**Your task:** Convert the part of the records below that opens with the line containing "pose: elev=103.9 azim=113.0" and closes with the line containing "Dot at: (146, 321)", both included, into a Markdown table with the columns Row and Line. Number each line in Row, put its text in Line, and omit any blank lines.

**Provided records:**
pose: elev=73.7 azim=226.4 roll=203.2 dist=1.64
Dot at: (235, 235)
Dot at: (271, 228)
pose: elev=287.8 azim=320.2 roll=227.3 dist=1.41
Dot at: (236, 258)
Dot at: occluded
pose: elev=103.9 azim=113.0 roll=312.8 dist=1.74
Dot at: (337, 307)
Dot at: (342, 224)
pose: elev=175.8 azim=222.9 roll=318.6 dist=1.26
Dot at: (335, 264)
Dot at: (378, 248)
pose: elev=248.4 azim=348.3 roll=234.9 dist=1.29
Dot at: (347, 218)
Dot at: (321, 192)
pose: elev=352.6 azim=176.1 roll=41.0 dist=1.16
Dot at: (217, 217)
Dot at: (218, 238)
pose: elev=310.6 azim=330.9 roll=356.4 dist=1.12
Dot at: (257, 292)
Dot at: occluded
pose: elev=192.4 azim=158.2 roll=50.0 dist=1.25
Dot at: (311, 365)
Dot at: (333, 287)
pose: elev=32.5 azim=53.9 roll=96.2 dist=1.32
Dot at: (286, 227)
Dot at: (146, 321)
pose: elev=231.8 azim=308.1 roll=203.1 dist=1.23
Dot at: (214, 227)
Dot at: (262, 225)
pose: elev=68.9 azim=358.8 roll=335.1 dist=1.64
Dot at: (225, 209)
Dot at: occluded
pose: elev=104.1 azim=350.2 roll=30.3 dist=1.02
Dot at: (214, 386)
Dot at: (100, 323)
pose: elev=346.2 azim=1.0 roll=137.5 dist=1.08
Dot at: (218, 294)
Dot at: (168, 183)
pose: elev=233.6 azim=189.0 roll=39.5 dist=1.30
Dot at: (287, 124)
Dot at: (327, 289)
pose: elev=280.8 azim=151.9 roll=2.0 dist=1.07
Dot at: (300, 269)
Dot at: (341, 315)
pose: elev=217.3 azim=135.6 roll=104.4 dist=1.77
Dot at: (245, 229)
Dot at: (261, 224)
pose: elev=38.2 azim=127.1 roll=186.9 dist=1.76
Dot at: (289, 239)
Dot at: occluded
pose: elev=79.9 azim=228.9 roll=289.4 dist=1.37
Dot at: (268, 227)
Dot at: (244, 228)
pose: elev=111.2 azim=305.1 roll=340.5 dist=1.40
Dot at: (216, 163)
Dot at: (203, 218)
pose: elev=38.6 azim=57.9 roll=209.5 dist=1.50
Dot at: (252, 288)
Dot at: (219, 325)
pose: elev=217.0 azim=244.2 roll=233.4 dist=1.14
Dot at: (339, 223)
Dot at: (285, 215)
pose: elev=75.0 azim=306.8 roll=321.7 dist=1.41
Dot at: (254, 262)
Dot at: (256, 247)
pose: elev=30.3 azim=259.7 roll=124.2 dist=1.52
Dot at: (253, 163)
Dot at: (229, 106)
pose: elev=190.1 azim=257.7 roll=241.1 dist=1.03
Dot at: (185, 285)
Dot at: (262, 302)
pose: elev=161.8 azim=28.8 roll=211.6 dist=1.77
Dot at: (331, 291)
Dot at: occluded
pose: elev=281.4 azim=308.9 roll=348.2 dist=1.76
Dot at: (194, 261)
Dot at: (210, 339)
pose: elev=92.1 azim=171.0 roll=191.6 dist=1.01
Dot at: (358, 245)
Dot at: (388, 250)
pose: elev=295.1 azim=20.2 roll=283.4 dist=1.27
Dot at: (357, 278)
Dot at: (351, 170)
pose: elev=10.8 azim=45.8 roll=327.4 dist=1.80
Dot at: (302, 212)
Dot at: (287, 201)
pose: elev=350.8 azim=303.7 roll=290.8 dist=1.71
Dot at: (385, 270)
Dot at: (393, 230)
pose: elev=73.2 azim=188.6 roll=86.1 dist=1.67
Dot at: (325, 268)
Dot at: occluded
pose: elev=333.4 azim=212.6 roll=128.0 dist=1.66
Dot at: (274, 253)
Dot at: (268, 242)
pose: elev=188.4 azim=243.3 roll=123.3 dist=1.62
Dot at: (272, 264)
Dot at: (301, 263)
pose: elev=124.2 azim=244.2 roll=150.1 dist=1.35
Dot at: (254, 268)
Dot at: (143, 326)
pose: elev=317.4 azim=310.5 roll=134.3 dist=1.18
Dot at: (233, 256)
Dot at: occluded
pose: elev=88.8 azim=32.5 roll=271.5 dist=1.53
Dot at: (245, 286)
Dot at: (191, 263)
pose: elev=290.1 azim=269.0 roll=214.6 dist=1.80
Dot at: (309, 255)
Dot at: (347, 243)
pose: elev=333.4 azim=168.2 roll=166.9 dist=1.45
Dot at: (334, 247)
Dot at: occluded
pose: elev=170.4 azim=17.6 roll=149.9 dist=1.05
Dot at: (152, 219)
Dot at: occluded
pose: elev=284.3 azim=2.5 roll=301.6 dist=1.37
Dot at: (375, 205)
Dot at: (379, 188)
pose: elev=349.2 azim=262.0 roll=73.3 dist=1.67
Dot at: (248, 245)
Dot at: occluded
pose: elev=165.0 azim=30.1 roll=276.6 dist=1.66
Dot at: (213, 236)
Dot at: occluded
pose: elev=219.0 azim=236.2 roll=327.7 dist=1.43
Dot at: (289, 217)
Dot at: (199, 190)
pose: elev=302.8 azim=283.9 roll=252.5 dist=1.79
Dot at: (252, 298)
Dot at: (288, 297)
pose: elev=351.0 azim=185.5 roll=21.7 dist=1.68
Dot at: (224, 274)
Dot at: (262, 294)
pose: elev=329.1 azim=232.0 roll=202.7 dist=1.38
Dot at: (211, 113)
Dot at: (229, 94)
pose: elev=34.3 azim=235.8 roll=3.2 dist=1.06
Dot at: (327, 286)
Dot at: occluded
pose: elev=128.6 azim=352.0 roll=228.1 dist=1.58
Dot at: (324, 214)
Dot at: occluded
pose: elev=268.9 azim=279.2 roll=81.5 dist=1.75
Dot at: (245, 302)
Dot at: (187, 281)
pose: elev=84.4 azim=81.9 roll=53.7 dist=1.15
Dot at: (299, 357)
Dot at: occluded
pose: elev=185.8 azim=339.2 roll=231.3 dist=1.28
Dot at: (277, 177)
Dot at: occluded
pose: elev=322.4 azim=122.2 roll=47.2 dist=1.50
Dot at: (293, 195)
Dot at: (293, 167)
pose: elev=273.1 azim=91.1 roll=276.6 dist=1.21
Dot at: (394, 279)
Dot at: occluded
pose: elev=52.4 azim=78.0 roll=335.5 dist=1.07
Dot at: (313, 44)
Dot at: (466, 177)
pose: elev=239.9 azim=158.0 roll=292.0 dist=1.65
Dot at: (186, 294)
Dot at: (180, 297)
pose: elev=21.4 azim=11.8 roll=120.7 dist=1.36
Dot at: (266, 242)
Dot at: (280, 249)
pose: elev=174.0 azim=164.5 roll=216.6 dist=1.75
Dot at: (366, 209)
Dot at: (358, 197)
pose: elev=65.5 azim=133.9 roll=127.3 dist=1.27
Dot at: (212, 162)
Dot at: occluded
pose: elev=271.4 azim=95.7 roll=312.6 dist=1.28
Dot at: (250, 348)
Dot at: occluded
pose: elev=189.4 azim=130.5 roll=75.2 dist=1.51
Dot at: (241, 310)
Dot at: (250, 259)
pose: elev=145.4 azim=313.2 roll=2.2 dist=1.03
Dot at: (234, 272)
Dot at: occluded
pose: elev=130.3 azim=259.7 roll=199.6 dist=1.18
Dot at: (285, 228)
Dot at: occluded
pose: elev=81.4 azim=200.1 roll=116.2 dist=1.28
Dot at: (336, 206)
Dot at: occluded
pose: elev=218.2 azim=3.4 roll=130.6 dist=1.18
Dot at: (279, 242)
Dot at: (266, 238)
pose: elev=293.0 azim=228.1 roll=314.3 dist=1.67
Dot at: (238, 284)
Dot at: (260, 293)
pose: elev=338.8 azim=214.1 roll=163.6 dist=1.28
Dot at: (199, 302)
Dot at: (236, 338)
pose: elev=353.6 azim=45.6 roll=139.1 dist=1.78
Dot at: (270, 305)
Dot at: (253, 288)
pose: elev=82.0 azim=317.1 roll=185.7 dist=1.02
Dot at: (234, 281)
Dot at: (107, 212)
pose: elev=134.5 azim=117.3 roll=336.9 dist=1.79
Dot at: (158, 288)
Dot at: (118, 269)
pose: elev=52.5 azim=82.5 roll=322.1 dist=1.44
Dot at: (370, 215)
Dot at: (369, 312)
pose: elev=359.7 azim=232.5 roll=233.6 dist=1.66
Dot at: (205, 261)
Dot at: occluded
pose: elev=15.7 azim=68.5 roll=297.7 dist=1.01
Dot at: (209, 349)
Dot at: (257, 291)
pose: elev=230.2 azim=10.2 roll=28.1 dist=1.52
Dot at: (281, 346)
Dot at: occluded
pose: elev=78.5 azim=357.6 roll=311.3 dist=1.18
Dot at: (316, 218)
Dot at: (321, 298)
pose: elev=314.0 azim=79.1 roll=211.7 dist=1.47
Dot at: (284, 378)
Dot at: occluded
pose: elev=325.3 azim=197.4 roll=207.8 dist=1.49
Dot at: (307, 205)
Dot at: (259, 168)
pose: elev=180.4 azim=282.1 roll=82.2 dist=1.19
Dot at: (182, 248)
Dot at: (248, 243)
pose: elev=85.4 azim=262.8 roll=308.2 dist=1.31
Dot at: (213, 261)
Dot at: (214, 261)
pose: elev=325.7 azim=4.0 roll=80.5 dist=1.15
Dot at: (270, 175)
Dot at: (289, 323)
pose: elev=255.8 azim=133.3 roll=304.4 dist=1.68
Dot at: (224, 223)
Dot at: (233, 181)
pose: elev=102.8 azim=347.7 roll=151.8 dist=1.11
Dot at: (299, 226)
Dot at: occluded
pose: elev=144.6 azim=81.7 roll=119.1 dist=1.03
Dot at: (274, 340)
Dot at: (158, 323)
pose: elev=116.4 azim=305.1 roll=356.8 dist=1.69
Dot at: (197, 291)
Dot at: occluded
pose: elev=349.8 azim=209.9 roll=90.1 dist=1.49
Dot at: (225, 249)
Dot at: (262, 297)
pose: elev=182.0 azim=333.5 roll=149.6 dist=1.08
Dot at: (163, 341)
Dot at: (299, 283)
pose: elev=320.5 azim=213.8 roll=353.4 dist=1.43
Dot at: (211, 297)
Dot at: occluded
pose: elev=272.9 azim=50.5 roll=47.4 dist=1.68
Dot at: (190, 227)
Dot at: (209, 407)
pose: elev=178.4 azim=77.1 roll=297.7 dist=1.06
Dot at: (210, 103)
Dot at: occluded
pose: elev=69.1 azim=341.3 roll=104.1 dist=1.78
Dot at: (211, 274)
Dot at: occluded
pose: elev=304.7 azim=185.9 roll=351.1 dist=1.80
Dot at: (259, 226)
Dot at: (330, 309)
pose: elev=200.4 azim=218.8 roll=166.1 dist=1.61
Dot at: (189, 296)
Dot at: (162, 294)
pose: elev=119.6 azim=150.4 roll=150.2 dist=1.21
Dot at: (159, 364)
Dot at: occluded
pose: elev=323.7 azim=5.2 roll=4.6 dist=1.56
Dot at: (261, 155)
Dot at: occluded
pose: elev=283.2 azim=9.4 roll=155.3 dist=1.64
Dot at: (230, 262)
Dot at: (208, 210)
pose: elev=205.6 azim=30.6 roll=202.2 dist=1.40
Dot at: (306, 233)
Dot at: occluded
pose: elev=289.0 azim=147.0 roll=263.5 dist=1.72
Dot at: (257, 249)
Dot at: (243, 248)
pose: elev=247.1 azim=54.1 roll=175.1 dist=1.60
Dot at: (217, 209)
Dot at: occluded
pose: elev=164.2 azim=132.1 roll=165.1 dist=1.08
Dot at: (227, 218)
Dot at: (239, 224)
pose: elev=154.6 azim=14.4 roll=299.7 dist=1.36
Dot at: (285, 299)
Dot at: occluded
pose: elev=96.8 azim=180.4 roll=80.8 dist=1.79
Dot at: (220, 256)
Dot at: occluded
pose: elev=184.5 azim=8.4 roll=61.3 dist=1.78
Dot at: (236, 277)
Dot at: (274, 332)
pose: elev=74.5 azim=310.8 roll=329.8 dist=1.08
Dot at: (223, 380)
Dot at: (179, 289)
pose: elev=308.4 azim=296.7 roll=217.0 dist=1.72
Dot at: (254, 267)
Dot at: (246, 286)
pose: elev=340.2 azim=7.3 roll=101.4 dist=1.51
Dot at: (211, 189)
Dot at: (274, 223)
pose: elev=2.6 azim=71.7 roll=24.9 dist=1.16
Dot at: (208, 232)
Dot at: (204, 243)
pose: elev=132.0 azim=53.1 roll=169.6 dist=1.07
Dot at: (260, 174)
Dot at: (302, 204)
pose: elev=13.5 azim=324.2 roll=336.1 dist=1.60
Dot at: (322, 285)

**Right answer:**
| Row | Line |
|---|---|
| 1 | pose: elev=103.9 azim=113.0 roll=312.8 dist=1.74 |
| 2 | Dot at: (337, 307) |
| 3 | Dot at: (342, 224) |
| 4 | pose: elev=175.8 azim=222.9 roll=318.6 dist=1.26 |
| 5 | Dot at: (335, 264) |
| 6 | Dot at: (378, 248) |
| 7 | pose: elev=248.4 azim=348.3 roll=234.9 dist=1.29 |
| 8 | Dot at: (347, 218) |
| 9 | Dot at: (321, 192) |
| 10 | pose: elev=352.6 azim=176.1 roll=41.0 dist=1.16 |
| 11 | Dot at: (217, 217) |
| 12 | Dot at: (218, 238) |
| 13 | pose: elev=310.6 azim=330.9 roll=356.4 dist=1.12 |
| 14 | Dot at: (257, 292) |
| 15 | Dot at: occluded |
| 16 | pose: elev=192.4 azim=158.2 roll=50.0 dist=1.25 |
| 17 | Dot at: (311, 365) |
| 18 | Dot at: (333, 287) |
| 19 | pose: elev=32.5 azim=53.9 roll=96.2 dist=1.32 |
| 20 | Dot at: (286, 227) |
| 21 | Dot at: (146, 321) |